Problem to work on => Please repeat every entry exactly as written, but skip the pictures.

Records provided =>

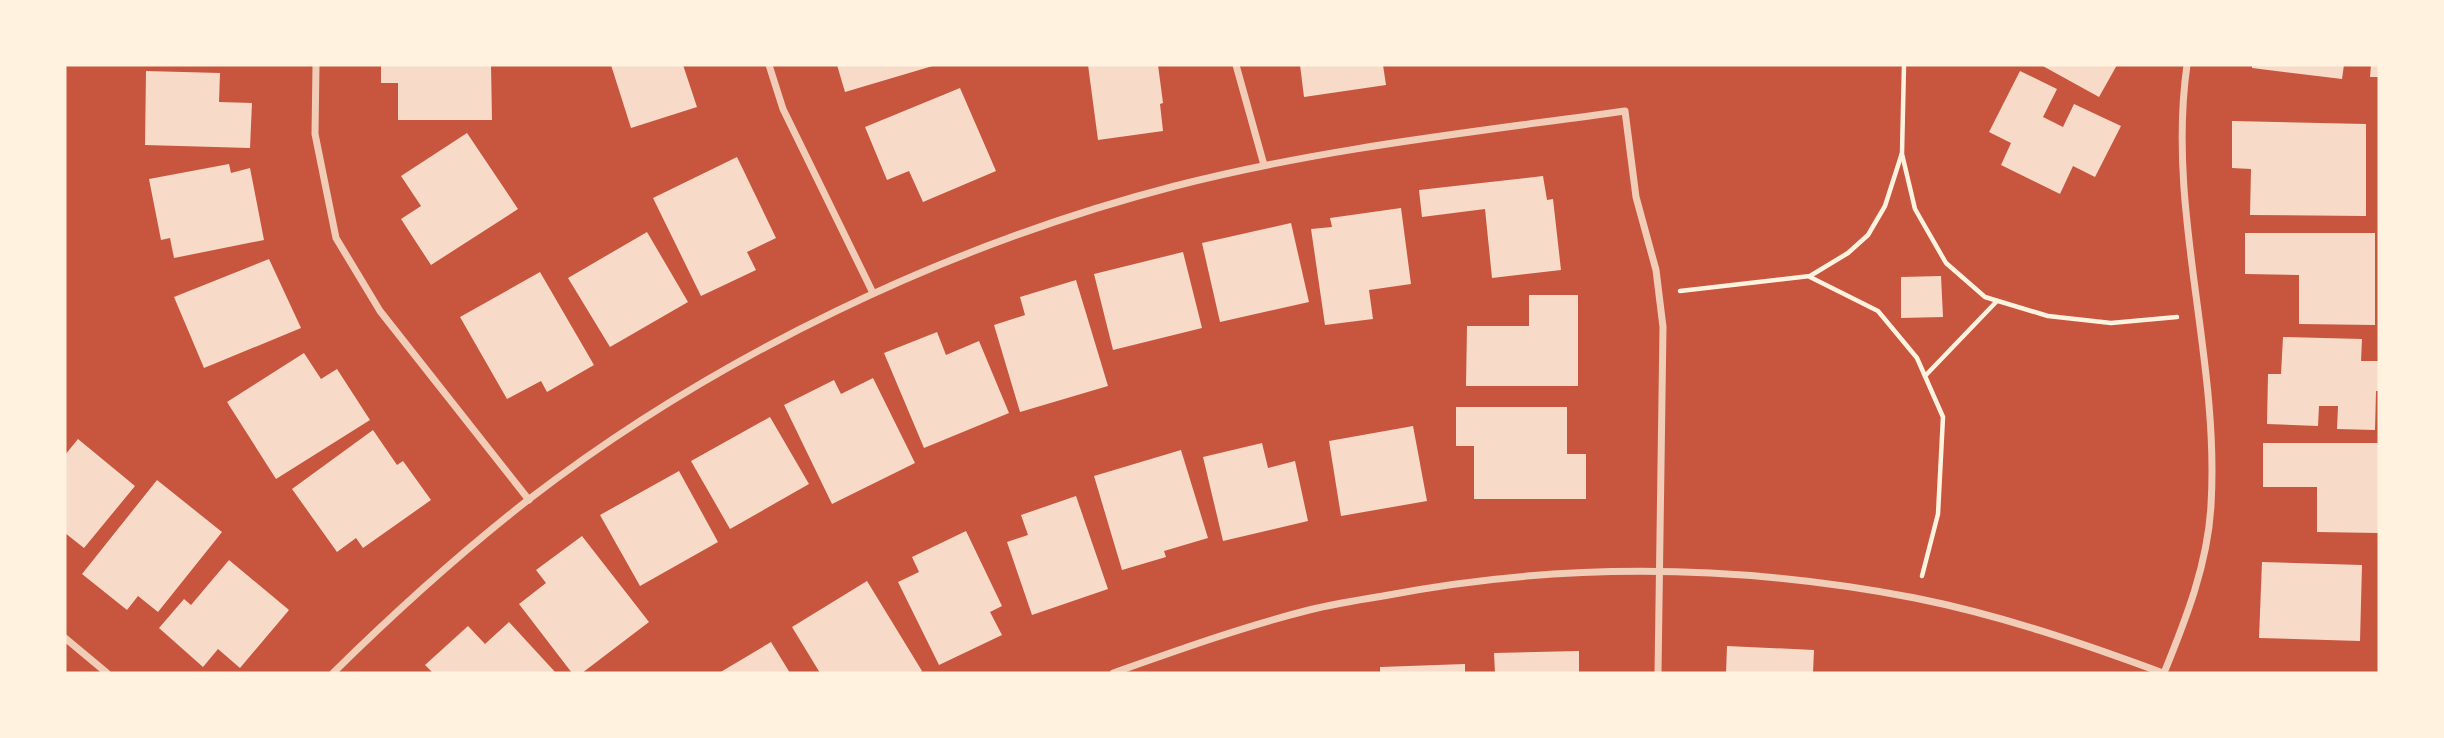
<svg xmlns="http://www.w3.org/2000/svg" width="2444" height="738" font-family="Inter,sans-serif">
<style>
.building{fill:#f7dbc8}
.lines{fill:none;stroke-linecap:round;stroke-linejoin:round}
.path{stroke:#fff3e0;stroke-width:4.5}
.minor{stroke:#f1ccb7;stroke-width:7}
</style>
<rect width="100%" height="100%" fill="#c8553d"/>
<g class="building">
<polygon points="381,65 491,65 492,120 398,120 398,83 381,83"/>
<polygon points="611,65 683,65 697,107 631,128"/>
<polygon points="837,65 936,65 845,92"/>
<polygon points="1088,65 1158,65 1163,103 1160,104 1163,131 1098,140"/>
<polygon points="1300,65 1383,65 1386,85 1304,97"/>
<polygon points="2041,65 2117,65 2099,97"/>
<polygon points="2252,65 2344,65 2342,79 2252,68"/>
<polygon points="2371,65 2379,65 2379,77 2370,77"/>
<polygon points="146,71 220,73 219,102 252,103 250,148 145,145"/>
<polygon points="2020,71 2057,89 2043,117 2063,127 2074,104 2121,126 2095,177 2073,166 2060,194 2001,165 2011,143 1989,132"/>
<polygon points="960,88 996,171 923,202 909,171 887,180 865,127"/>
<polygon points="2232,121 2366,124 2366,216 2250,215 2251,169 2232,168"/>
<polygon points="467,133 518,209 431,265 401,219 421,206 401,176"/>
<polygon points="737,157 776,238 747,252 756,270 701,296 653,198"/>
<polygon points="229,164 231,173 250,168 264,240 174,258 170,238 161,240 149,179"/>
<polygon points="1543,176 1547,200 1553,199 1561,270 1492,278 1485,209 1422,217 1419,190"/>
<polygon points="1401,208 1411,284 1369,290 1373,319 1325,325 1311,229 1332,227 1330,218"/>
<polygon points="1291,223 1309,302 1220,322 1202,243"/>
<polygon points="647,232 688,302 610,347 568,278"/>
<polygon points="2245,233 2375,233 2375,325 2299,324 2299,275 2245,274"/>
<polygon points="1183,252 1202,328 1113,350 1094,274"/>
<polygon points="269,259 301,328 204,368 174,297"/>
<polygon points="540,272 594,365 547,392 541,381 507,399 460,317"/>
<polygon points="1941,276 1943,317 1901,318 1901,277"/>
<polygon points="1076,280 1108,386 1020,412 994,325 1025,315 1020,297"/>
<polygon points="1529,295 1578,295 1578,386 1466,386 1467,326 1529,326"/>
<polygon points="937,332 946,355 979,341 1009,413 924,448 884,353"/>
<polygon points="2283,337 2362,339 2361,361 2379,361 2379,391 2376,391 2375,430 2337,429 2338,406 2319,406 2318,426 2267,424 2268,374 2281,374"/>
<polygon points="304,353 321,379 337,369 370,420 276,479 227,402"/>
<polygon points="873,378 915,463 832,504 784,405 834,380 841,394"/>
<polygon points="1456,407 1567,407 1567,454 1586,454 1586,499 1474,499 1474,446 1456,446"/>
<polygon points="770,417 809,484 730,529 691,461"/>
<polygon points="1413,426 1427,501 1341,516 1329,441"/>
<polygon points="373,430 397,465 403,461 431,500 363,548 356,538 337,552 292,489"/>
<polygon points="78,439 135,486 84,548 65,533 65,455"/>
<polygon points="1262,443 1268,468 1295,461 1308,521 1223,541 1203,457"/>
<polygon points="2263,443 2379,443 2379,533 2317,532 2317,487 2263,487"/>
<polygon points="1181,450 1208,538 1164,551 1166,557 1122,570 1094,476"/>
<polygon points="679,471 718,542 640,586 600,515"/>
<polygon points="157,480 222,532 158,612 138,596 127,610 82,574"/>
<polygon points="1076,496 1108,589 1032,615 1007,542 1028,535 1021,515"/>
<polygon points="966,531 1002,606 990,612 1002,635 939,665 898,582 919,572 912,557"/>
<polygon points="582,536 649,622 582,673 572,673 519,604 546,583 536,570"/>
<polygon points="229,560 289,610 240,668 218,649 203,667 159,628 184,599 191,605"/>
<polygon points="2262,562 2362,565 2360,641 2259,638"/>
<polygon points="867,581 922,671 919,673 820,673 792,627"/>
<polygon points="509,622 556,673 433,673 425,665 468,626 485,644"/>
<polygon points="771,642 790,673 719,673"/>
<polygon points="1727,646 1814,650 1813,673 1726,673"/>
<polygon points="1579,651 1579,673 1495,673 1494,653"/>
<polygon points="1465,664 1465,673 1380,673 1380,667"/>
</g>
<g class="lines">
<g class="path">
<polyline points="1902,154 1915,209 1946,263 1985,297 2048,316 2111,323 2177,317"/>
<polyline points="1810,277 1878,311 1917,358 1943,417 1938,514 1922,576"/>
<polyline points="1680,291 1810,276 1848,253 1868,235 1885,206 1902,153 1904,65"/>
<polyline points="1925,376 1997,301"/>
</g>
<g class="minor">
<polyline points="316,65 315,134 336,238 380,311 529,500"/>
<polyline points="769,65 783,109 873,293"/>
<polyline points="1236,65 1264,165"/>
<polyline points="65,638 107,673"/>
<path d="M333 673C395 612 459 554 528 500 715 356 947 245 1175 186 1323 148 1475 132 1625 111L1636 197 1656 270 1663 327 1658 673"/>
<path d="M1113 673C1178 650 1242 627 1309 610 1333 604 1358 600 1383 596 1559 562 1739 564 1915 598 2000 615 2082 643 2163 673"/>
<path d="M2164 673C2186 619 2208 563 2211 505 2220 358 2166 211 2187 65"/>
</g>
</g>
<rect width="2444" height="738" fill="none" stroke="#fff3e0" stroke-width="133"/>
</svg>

Reply =>
<svg xmlns="http://www.w3.org/2000/svg" width="2444" height="738" font-family="Inter,sans-serif">
<style>
.building{fill:#f7dbc8}
.lines{fill:none;stroke-linecap:round;stroke-linejoin:round}
.path{stroke:#fff3e0;stroke-width:4.5}
.minor{stroke:#f1ccb7;stroke-width:7}
</style>
<rect width="100%" height="100%" fill="#c8553d"/>
<g class="building">
<polygon points="381,65 491,65 492,120 398,120 398,83 381,83"/>
<polygon points="611,65 683,65 697,107 631,128"/>
<polygon points="837,65 936,65 845,92"/>
<polygon points="1088,65 1158,65 1163,103 1160,104 1163,131 1098,140"/>
<polygon points="1300,65 1383,65 1386,85 1304,97"/>
<polygon points="2041,65 2117,65 2099,97"/>
<polygon points="2252,65 2344,65 2342,79 2252,68"/>
<polygon points="2371,65 2379,65 2379,77 2370,77"/>
<polygon points="146,71 220,73 219,102 252,103 250,148 145,145"/>
<polygon points="2020,71 2057,89 2043,117 2063,127 2074,104 2121,126 2095,177 2073,166 2060,194 2001,165 2011,143 1989,132"/>
<polygon points="960,88 996,171 923,202 909,171 887,180 865,127"/>
<polygon points="2232,121 2366,124 2366,216 2250,215 2251,169 2232,168"/>
<polygon points="467,133 518,209 431,265 401,219 421,206 401,176"/>
<polygon points="737,157 776,238 747,252 756,270 701,296 653,198"/>
<polygon points="229,164 231,173 250,168 264,240 174,258 170,238 161,240 149,179"/>
<polygon points="1543,176 1547,200 1553,199 1561,270 1492,278 1485,209 1422,217 1419,190"/>
<polygon points="1401,208 1411,284 1369,290 1373,319 1325,325 1311,229 1332,227 1330,218"/>
<polygon points="1291,223 1309,302 1220,322 1202,243"/>
<polygon points="647,232 688,302 610,347 568,278"/>
<polygon points="2245,233 2375,233 2375,325 2299,324 2299,275 2245,274"/>
<polygon points="1183,252 1202,328 1113,350 1094,274"/>
<polygon points="269,259 301,328 204,368 174,297"/>
<polygon points="540,272 594,365 547,392 541,381 507,399 460,317"/>
<polygon points="1941,276 1943,317 1901,318 1901,277"/>
<polygon points="1076,280 1108,386 1020,412 994,325 1025,315 1020,297"/>
<polygon points="1529,295 1578,295 1578,386 1466,386 1467,326 1529,326"/>
<polygon points="937,332 946,355 979,341 1009,413 924,448 884,353"/>
<polygon points="2283,337 2362,339 2361,361 2379,361 2379,391 2376,391 2375,430 2337,429 2338,406 2319,406 2318,426 2267,424 2268,374 2281,374"/>
<polygon points="304,353 321,379 337,369 370,420 276,479 227,402"/>
<polygon points="873,378 915,463 832,504 784,405 834,380 841,394"/>
<polygon points="1456,407 1567,407 1567,454 1586,454 1586,499 1474,499 1474,446 1456,446"/>
<polygon points="770,417 809,484 730,529 691,461"/>
<polygon points="1413,426 1427,501 1341,516 1329,441"/>
<polygon points="373,430 397,465 403,461 431,500 363,548 356,538 337,552 292,489"/>
<polygon points="78,439 135,486 84,548 65,533 65,455"/>
<polygon points="1262,443 1268,468 1295,461 1308,521 1223,541 1203,457"/>
<polygon points="2263,443 2379,443 2379,533 2317,532 2317,487 2263,487"/>
<polygon points="1181,450 1208,538 1164,551 1166,557 1122,570 1094,476"/>
<polygon points="679,471 718,542 640,586 600,515"/>
<polygon points="157,480 222,532 158,612 138,596 127,610 82,574"/>
<polygon points="1076,496 1108,589 1032,615 1007,542 1028,535 1021,515"/>
<polygon points="966,531 1002,606 990,612 1002,635 939,665 898,582 919,572 912,557"/>
<polygon points="582,536 649,622 582,673 572,673 519,604 546,583 536,570"/>
<polygon points="229,560 289,610 240,668 218,649 203,667 159,628 184,599 191,605"/>
<polygon points="2262,562 2362,565 2360,641 2259,638"/>
<polygon points="867,581 922,671 919,673 820,673 792,627"/>
<polygon points="509,622 556,673 433,673 425,665 468,626 485,644"/>
<polygon points="771,642 790,673 719,673"/>
<polygon points="1727,646 1814,650 1813,673 1726,673"/>
<polygon points="1579,651 1579,673 1495,673 1494,653"/>
<polygon points="1465,664 1465,673 1380,673 1380,667"/>
</g>
<g class="lines">
<g class="path">
<polyline points="1902,154 1915,209 1946,263 1985,297 2048,316 2111,323 2177,317"/>
<polyline points="1810,277 1878,311 1917,358 1943,417 1938,514 1922,576"/>
<polyline points="1680,291 1810,276 1848,253 1868,235 1885,206 1902,153 1904,65"/>
<polyline points="1925,376 1997,301"/>
</g>
<g class="minor">
<polyline points="316,65 315,134 336,238 380,311 529,500"/>
<polyline points="769,65 783,109 873,293"/>
<polyline points="1236,65 1264,165"/>
<polyline points="65,638 107,673"/>
<path d="M333 673C395 612 459 554 528 500 715 356 947 245 1175 186 1323 148 1475 132 1625 111L1636 197 1656 270 1663 327 1658 673"/>
<path d="M1113 673C1178 650 1242 627 1309 610 1333 604 1358 600 1383 596 1559 562 1739 564 1915 598 2000 615 2082 643 2163 673"/>
<path d="M2164 673C2186 619 2208 563 2211 505 2220 358 2166 211 2187 65"/>
</g>
</g>
<rect width="2444" height="738" fill="none" stroke="#fff3e0" stroke-width="133"/>
</svg>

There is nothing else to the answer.